--- DATA FOR THIS EXERCISE Enclosed Below ---

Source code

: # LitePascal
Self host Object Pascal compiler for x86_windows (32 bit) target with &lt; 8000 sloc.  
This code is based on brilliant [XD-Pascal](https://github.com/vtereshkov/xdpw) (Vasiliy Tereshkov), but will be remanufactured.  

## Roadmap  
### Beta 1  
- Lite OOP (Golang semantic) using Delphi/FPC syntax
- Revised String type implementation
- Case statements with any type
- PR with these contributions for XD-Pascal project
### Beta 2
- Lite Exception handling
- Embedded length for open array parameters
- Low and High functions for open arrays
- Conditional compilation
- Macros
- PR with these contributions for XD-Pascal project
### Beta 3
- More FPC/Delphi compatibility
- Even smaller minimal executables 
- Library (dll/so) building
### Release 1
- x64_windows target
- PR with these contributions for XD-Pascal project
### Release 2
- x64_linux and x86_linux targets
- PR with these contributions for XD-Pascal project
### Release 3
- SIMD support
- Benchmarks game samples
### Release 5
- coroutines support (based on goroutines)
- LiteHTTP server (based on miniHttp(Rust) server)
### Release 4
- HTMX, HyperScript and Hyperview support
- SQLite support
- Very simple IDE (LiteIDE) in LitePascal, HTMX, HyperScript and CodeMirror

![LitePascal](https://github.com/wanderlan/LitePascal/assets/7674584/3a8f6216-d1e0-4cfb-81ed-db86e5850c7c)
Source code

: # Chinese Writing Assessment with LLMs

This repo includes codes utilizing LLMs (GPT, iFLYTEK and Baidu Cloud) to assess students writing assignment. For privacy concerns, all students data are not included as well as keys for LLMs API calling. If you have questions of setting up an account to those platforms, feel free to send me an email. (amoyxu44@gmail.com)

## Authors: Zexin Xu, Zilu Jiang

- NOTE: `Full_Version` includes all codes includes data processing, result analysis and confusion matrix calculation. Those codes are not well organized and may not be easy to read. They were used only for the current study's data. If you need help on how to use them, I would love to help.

--- End of Enclosed DATA FOR THIS EXERCISE ---

Scan the lines above for the word "open" and copy every one where it occurs.

- Embedded length for open array parameters
- Low and High functions for open arrays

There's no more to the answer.